The Future of Aid Data Workshop (31 October – 1 November) highlights the importance of developing international aid transparency standards which include rising donor nations like China and India.

Dr Mike Hubbard from the International Development Department (IDD) at the University who is organising the event comments: “Having transparent mechanisms for distribution of global aid is hugely important. It allows scrutiny to ensure money is used effectively. The global aid landscape has changed drastically with the rise of southern donors. Transparency for public flows for development through information disclosure should be non-negotiable irrespective of whether or not they are official development assistance.”

Research carried out in IDD demonstrates how little of southern donors’ aid data is presently captured. But on a positive note it finds that the differences are only minor between data disclosure categories and standards for southern donors proposed by the UN’s Development Cooperation Forum, OECD standards and global standards proposed by the International Aid Transparency Initiative (IATI). This opens up the prospect of achieving a unified global standard for aid data.

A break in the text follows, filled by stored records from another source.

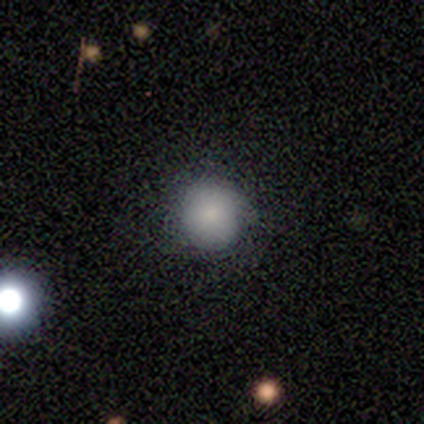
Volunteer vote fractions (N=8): Smooth or featured? 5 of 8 (62%) said smooth. How rounded? 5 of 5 (100%) said round. Merging? 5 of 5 (100%) said none.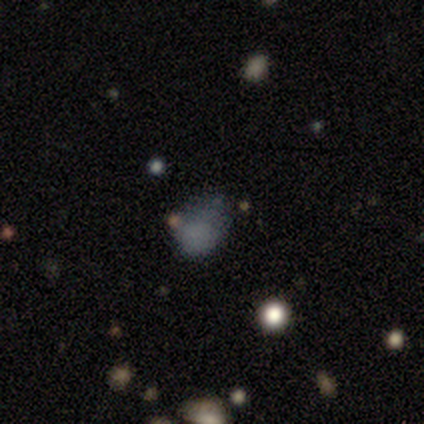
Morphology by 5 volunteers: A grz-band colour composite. It shows a smooth galaxy with no disk features (80%) that is in between round and cigar-shaped (75%). Merging: minor disturbance (75%).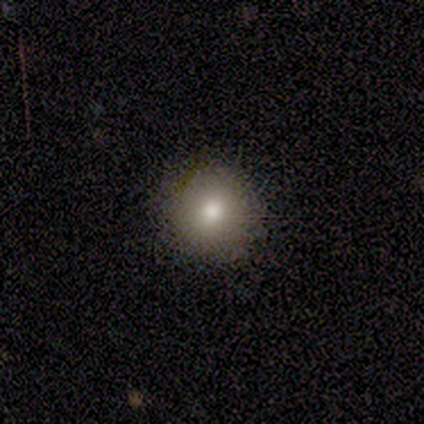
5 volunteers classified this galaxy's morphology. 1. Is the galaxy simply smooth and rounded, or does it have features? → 80% smooth, 20% featured or disk, 0% star or artifact.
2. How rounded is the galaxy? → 100% round, 0% in between, 0% cigar-shaped.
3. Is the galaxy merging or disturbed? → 80% none, 20% minor disturbance, 0% major disturbance, 0% merger.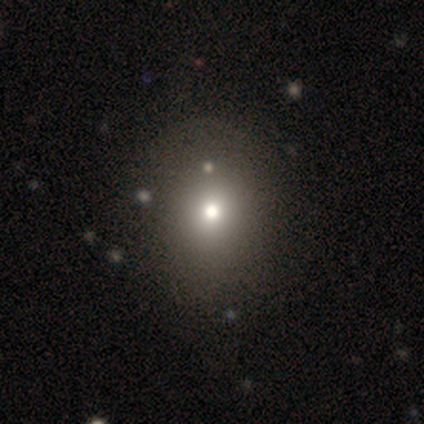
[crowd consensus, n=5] Q: Smooth or featured?
A: smooth (60%); runner-up: featured or disk (20%)
Q: How rounded?
A: round (67%); runner-up: cigar-shaped (33%)
Q: Merging?
A: none (50%); runner-up: minor disturbance (25%)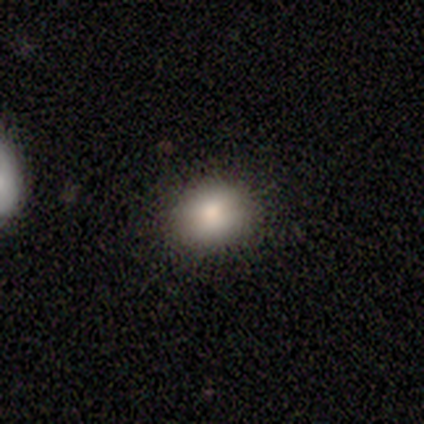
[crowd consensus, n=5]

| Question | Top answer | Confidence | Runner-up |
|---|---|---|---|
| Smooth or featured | smooth | 80% | star or artifact (20%) |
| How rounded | in between | 100% | — |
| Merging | none | 75% | minor disturbance (25%) |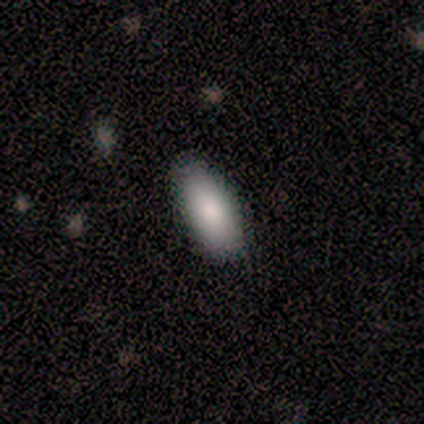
Smooth or featured?
  - smooth: 75% *
  - star or artifact: 25%
  - featured or disk: 0%
How rounded?
  - in between: 100% *
  - round: 0%
  - cigar-shaped: 0%
Merging?
  - none: 100% *
  - minor disturbance: 0%
  - major disturbance: 0%
  - merger: 0%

But crucial to achieving a unified global standard will be including transparency on export credits, for the purpose of promoting exports; these make up a substantial portion of financial flows to developing countries from all donors, but with little public disclosure.

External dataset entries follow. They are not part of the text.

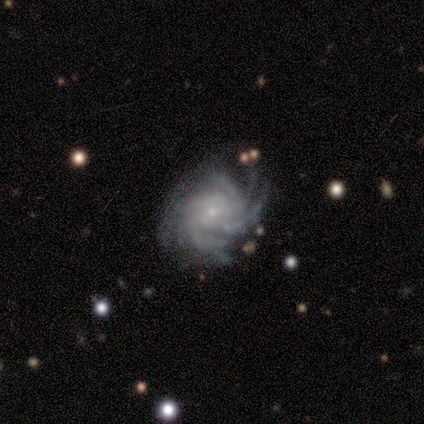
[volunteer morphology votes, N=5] A featured or disk galaxy (100%) with no bar (80%), more than 4 (60%) tight (60%) spiral arms (100%) and a small central bulge (100%). Merging: none (80%).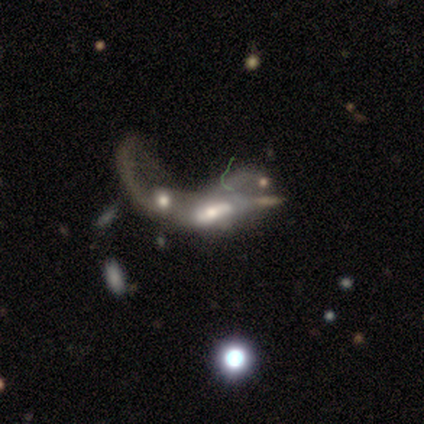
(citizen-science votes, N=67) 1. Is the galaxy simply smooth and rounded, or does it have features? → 70% featured or disk, 24% smooth, 6% star or artifact.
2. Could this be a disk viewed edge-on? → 89% no, 11% yes.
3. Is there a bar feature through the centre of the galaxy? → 40% no, 33% strong, 26% weak.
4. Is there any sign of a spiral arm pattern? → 67% no, 33% yes.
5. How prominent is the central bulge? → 48% moderate, 21% small, 19% large, 7% none, 5% dominant.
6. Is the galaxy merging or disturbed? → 86% merger, 11% major disturbance, 2% none, 2% minor disturbance.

Export credits are also not yet covered by IATI. But there are now moves by some donors make export credits transparent including the Export Credits Guarantee Department (Regulation and Reporting) bill| going to the UK parliament in November 2011, which contains transparency requirements as well as regulations. It calls for ‘the publication of an audit of all sums owed to the department, an annual impact assessment and a real-time disclosure policy on all supported projects’.

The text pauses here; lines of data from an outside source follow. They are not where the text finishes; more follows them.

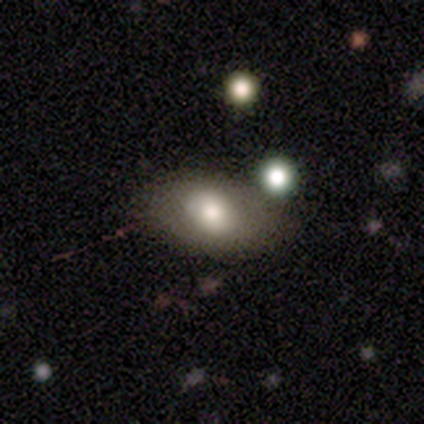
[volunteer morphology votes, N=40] Smooth or featured: smooth — 70% (featured or disk — 25%)
How rounded: in between — 89% (round — 11%)
Merging: none — 63% (minor disturbance — 24%)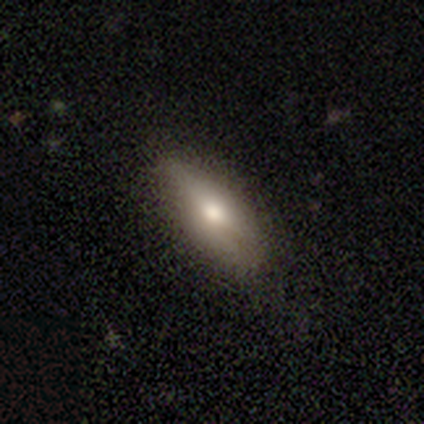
Q: Smooth or featured?
A: smooth (75%); runner-up: featured or disk (25%)
Q: How rounded?
A: in between (100%)
Q: Merging?
A: none (75%); runner-up: minor disturbance (25%)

Lead researcher Pranay Sinha adds:“Widening of the transparency regime to include Export Credits would further strengthen IATI and would be an important step towards a system that captures the full scope of development assistance, and could have important implications for international trade. It would help create a level playing field’ so that competition among exporters is on the basis of quality and price not subsidies”.

By debating and clarifying the data requirements and options for a transparent system of global aid, the conference will make an important input into the 4th High Level Forum on Aid Effectiveness taking place in South Korea in early December 2011.